What to do
Continue the Joint Strike Fighter passage below, starting after its last sentence.

Passage for review
——————
The Marine variant of JSF is very similar to the Air Force variant,
but with a slightly shorter range because some of the space
used for fuel is used for the lift fan of the STOVL propulsion
system. The main differences between the naval variant and
the other versions of JSF are associated with the carrier operations.
The internal structure of the naval version is very strong to
withstand the high loading of catapult assisted launches and
tailhook arrested landings. The aircraft has larger wing and tai
l control surfaces for low speed approaches for carrier landing.
Larger leading edge flaps and foldable wingtip sections provide
a larger wing area, which provides an increased range and
payload capacity.
The canopy, radar and most of the avionics are common
to the three variants.
WEAPONS
Weapons are carried in two parallel bays located in front of
the landing gear. Each weapons bay is fitted with two hardpoints
for carrying a range of bombs and missiles.
In September 2002, General Dynamics Armament and Technical
Products was selected as the gun system integrator.
The air force variant has an internally mounted gun.
The Carrier and Marine variants can have an external gun pod fitted.
TARGETING
Lockheed Martin Missile & Fire Control and Northrop Grumman
Electronic Sensors and Systems are jointly responsible for
the JSF electro-optical system. A Lockheed Martin electro-optical
targeting system (EOTS) will provide long-range detection and
precision targeting, along with the Northrop Grumman DAS
(Distributed Aperture System) thermal imaging system. EOTS
will be based on the Sniper XL pod developed for the F-16,
which incorporates a mid-wave third generation FLIR,
dual mode laser, CCD TV, laser tracker and laser marker.
DAS consists of multiple infrared cameras (supplied by
Indigo Systems of Goleta, California) providing 360º
coverage using advanced signal conditioning algorithms.
As well as situational awareness, DAS provides navigation,
missile warning and infrared search and track (IRST).
EOTS is embedded under the aircraft’s nose, and
DAS sensors are fitted at multiple locations on the aircraft.
RADAR
Northrop Grumman Electronic Systems is developing the
advanced electronically scanned array (AESA) multi-function radar.
The AESA will combine an integrated radio frequency subsystem
with a multifunction array. The radar system will also incorporate
the agile beam steering capabilities developed for the APG-77.
——————
Information provided
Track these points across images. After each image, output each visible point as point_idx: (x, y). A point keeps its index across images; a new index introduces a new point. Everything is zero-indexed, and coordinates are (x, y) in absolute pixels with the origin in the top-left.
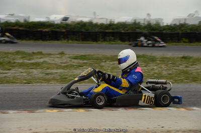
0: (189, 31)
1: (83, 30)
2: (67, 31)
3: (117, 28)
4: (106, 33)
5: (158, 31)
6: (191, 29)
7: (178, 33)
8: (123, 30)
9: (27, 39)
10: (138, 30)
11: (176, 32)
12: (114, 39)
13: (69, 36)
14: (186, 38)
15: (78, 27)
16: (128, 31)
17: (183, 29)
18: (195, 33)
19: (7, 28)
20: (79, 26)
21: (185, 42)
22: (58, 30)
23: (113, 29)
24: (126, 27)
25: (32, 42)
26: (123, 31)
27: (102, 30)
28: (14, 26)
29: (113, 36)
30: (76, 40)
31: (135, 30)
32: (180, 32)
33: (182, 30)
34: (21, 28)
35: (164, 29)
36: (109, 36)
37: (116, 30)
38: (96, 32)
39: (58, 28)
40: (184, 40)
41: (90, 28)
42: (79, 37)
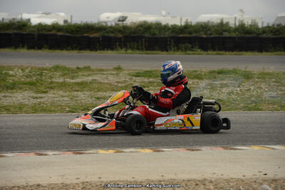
1: (147, 35)
2: (125, 37)
3: (196, 32)
4: (180, 38)
5: (255, 35)
8: (206, 34)
9: (69, 48)
10: (226, 34)
11: (280, 36)
12: (193, 47)
13: (128, 44)
15: (140, 30)
16: (212, 36)
19: (40, 32)
20: (141, 29)
22: (112, 35)
23: (190, 33)
24: (209, 30)
25: (75, 53)
26: (204, 36)
27: (174, 35)
28: (50, 31)
29: (189, 43)
30: (138, 49)
34: (60, 33)
35: (264, 32)
36: (184, 43)
37: (194, 35)
38: (166, 38)
39: (112, 32)
41: (157, 32)
42: (142, 45)
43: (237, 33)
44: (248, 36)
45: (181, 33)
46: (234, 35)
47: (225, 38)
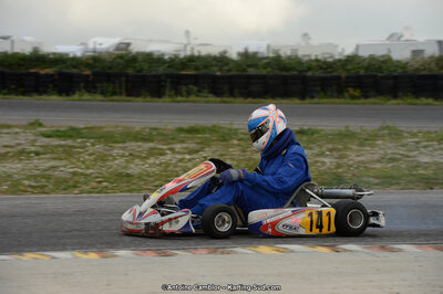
——————
Result below
SYSTEMS
Systems suppliers will include: BAE Systems Avionics -
side stick and throttle controls; ATK Composites -
upper wing skins; Vought Aircraft Industries -
lower wing skins; Vision Systems International
(a partnership between Kaiser Electronics and Elbit of Israel)
- advanced helmet-mounted display; Ball Aerospace -
Communications, Navigation and Integration (CNI)
integrated body antenna suite (one S-band,
two UHF, two radar altimeter, three L-band antennas per aircraft);
Smiths Aerospace - electronic control systems and electrical
power system (with Hamilton Sundstrand), integrated
canopy frame; Harris Corporation - advanced avionics
systems, infrastructure, image processing, digital map
software, fibre optics, high speed communications
links and part of the Communications, Navigation
and Information (CNI) system; Honeywell -
landing system's wheels and brakes,
onboard oxygen-generating system (OBOGS),
engine components, power and thermal management
system driven by integrated auxiliary power unit (APU),
radar altimeter, inertial navigation/global positioning system
(INS/GPS) and air data transducers; Parker Aerospace -
fuel system, hydraulics for lift fan, primary flight control
actuators (with Moog Inc), engine controls and accessories;
EDO Corporation - pneumatic weapon delivery system;
Goodrich - lift-fan anti-icing system; Stork Aerospace -
electrical wiring.
BAE Systems North America will be responsible
for the JSF electronic warfare suite, which will be
installed internally and have some subsystems from Northrop Grumman.
PROPULSION
Early production lots of all three variants will be powered
by the Pratt and Whitney afterburning turbofan F-135
engine, a derivative of the F119 fitted on the F-22.
Following production aircraft will be powered by either
the F-135 engine or the F-136 turbofan being developed
by General Electric.
On the F-35B, the engine is coupled with a shaft-driven
lift fan system for STOVL propulsion. The lift fan
has been developed by Rolls-Royce Defence.
Doors installed above and below the vertical fan
open as the fin spins up to provide vertical lift.
The main engine has a three bearing swivelling exhaust
nozzle. The nozzle, which is supplemented by two roll
control ducts on the inboard section of the wing,
together with the vertical lift fan provide the required
STOVL capability.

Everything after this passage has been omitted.